* [Activity]
The task calls for the lines from the start of the entries below through the line with "beskadigelse eller bortkomst af", given again verbatim, with every picture dropped.

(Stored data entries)
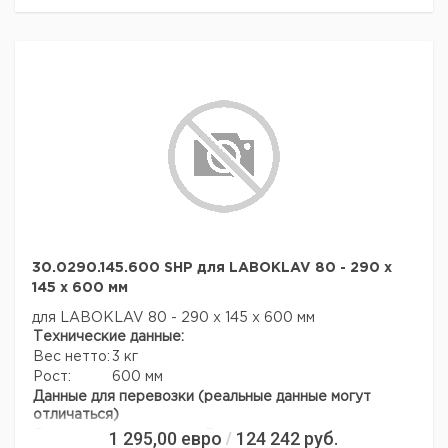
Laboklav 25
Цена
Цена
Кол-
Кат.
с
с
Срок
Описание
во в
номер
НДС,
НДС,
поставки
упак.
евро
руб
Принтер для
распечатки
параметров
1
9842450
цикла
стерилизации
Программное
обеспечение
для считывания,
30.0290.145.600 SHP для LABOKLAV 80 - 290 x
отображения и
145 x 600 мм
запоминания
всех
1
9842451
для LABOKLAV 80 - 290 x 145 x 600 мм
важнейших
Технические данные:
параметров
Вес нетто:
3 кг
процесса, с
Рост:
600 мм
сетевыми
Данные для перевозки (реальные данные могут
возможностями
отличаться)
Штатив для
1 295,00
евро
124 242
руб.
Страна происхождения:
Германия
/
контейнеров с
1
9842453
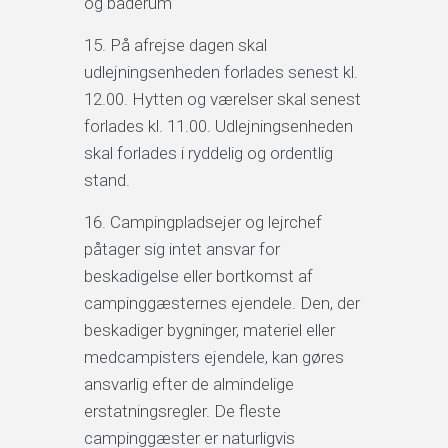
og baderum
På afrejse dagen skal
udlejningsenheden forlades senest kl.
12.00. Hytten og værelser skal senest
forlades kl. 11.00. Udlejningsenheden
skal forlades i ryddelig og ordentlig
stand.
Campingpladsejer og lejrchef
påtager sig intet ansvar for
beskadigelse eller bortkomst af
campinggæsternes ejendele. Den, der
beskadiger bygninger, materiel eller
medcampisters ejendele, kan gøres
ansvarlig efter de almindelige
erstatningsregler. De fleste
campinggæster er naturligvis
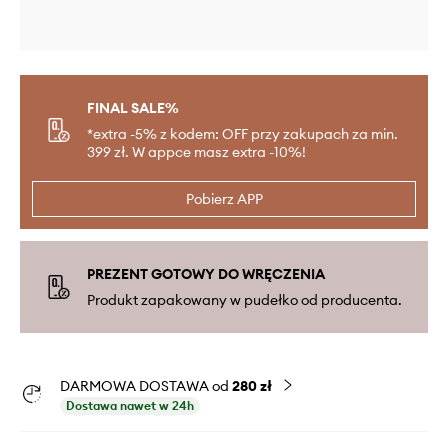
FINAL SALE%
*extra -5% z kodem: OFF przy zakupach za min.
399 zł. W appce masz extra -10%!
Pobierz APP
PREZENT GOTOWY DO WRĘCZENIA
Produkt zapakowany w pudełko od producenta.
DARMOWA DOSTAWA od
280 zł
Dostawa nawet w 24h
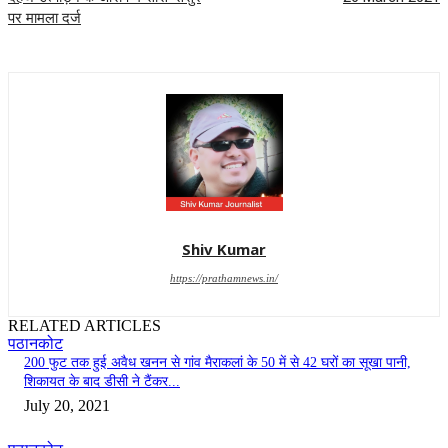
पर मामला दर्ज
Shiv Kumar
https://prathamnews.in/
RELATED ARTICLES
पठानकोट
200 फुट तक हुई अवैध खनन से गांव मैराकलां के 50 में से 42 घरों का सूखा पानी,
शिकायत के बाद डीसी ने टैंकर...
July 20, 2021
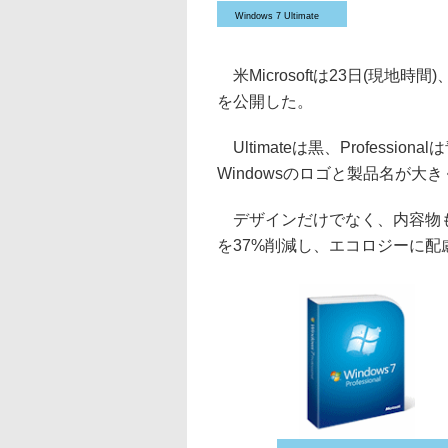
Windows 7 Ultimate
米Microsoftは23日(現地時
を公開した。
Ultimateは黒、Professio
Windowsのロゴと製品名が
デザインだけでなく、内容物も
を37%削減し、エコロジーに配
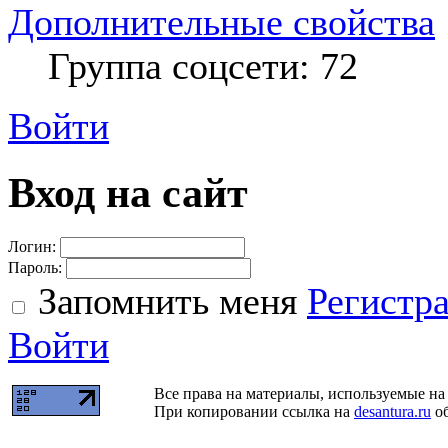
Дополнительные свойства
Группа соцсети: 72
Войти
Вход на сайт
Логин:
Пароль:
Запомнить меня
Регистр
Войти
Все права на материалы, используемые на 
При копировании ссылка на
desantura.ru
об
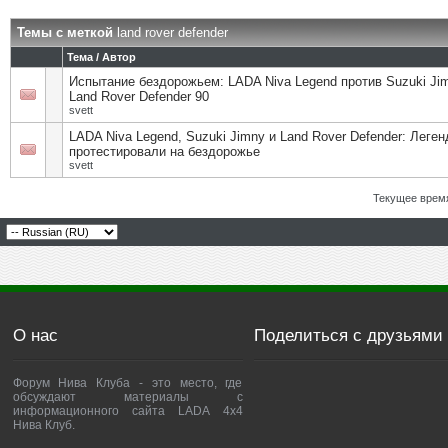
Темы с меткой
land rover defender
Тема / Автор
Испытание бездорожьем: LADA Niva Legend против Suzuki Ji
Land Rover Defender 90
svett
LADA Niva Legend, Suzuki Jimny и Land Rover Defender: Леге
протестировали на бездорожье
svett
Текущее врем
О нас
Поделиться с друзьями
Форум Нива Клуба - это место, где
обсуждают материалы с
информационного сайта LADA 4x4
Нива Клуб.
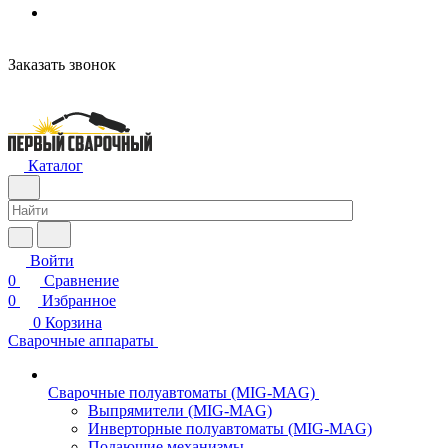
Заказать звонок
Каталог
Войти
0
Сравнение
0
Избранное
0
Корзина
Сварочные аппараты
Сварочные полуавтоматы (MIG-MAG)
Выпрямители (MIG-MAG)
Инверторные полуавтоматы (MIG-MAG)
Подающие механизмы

* [Solution for this problem]
Laboklav 25
Цена
Цена
Кол-
Кат.
с
с
Срок
Описание
во в
номер
НДС,
НДС,
поставки
упак.
евро
руб
Принтер для
распечатки
параметров
1
9842450
цикла
стерилизации
Программное
обеспечение
для считывания,
30.0290.145.600 SHP для LABOKLAV 80 - 290 x
отображения и
145 x 600 мм
запоминания
всех
1
9842451
для LABOKLAV 80 - 290 x 145 x 600 мм
важнейших
Технические данные:
параметров
Вес нетто:
3 кг
процесса, с
Рост:
600 мм
сетевыми
Данные для перевозки (реальные данные могут
возможностями
отличаться)
Штатив для
1 295,00
евро
124 242
руб.
Страна происхождения:
Германия
/
контейнеров с
1
9842453
og baderum
På afrejse dagen skal
udlejningsenheden forlades senest kl.
12.00. Hytten og værelser skal senest
forlades kl. 11.00. Udlejningsenheden
skal forlades i ryddelig og ordentlig
stand.
Campingpladsejer og lejrchef
påtager sig intet ansvar for
beskadigelse eller bortkomst af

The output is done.